Kind of feel violated.

P.S.  Do I see just any small business attorney to get a print release written up for future photography business?  Are there attorney's that have backgrounds or specialties dealing with photography business?


----------



## Cody'sCaptures (Sep 29, 2017)

I'd work up a price for licencing (including back pay) and contact the company. They might not realize what they are doing is wrong. You created the image and own the copyright of the photo even if its not registered. Personally i would take the soft route first, as this become an avenue for you to become "pro". If they want to play hard ball you might end up needing a attorney to send a strongly worded cease and desist letter or more. That's just IMHO but there is some actual professionals here with much better info/experience that will hopefully chime in.


----------



## Braineack (Sep 29, 2017)

this is worth persuing.


----------



## Designer (Sep 29, 2017)

Epiphany said:


> What do i do?


Send them a bill.

Itemize it with a certain amount for the print, an amount for the website, and an amount for the banner. (be sure to find out how many of each). i.e.: how many brochures in the first print run, how many views the website gets, and how many banners were made.  Write it out as; ($o much for print x #, etc.)  Make it look professional, and send it via registered mail. 

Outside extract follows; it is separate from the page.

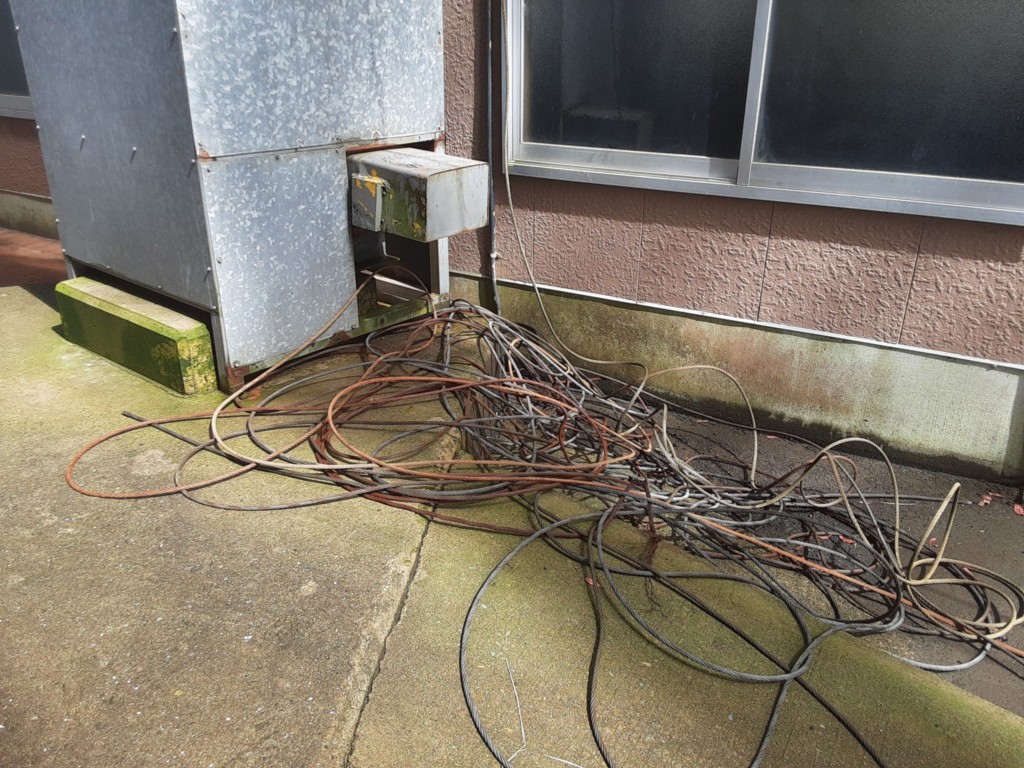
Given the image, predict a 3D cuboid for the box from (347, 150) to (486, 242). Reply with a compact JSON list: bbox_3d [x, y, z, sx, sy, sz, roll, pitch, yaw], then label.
[{"bbox_3d":[-0.326,-0.668,2.790,0.382,0.217,0.303,21,32,34],"label":"box"}]

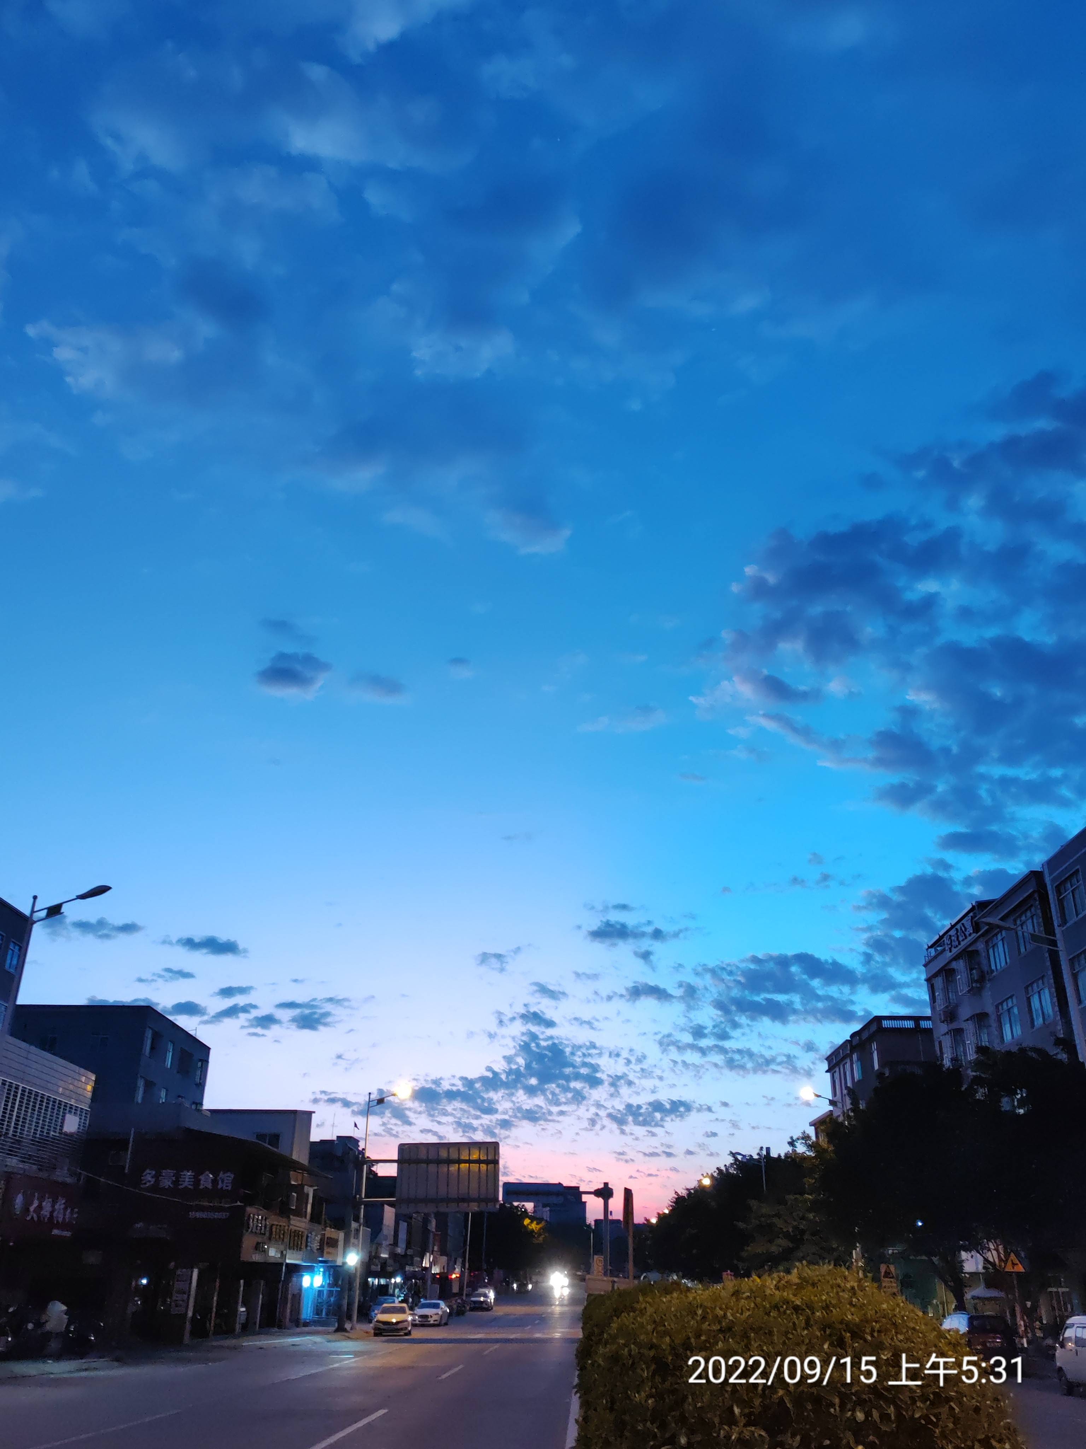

Also, make a preliminary contact with an attorney so he will know what is coming.

If you feel angry now, make it a sizable amount.  If you just want to be paid, make it for a reasonable amount.  Give them 30 days to respond, and wait for the phone to ring.

Meanwhile, tell your in-laws what you're doing so they aren't surprised.


----------



## tirediron (Sep 29, 2017)

Before you run out and lawyer up; how did they get the image?  Your description sounds to me like it may have been passed to them innocently by your in-laws, who likely don't understand copyright.  Depending on how large an organization is, they may or may not have people who understand copyright either.  Now, none of that excuses their action, but it could be seen as a mitigating circumstance.  Many people genuinely believe that if you give them a print or digital, they own the photograph.  So...

First of all:  Is the organization worth going after financially?  Many of these producers promotional groups don't have a lot of money behind them, so even if you get a judgment, you cant can't get blood out of a stone.  Is there a way that you can turn this into a win?  I would approach them with a, "Hey... I see you're getting a lot of mileage out of that image.  That's great... unfortunately <whomever> didn't actually have the right to send it to you.  Rather than fighting over costs, could we talk about future work for the organization?" 

Often it's better to sacrifice something small for larger gain later.  Now, if there's no potential for gain, and/or if they get all cranky with you, THEN drop the gloves.


----------



## Braineack (Sep 29, 2017)

Ugh, so reasonable...


----------



## KmH (Sep 29, 2017)

Cody'sCaptures said:


> I'd work up a price for licencing (including back pay) and contact the company.


Absolutely the worst thing to do, because it locks you, legally, into a dollar amount.

Help! I've Been Infringed! |


----------



## KmH (Sep 29, 2017)

Cody'sCaptures said:


> I'd work up a price for licencing (including back pay) and contact the company.


.


Designer said:


> Send them a bill.


Absolutely the worst thing to do.
There may be *more* un-authorized uses by them you have not yet detected.
Here's what a qualified attorney says you need to do:
Help! I've Been Infringed! |


----------



## Epiphany (Nov 25, 2017)

Thanks everyone for your help!  I have learned my lesson and any pictures I send out to family or friends will be copyrighted and watermarked.  I sent my in-laws a copyrighted/watermarked file and asked that they send it on to the organization to be used instead of the original they sent.  I see on the website that they are using a watermarked image.  Not my watermark but they must have remarked it due to sizing issues I assume.  None the less, my name is on my image.  Considering it a win!


----------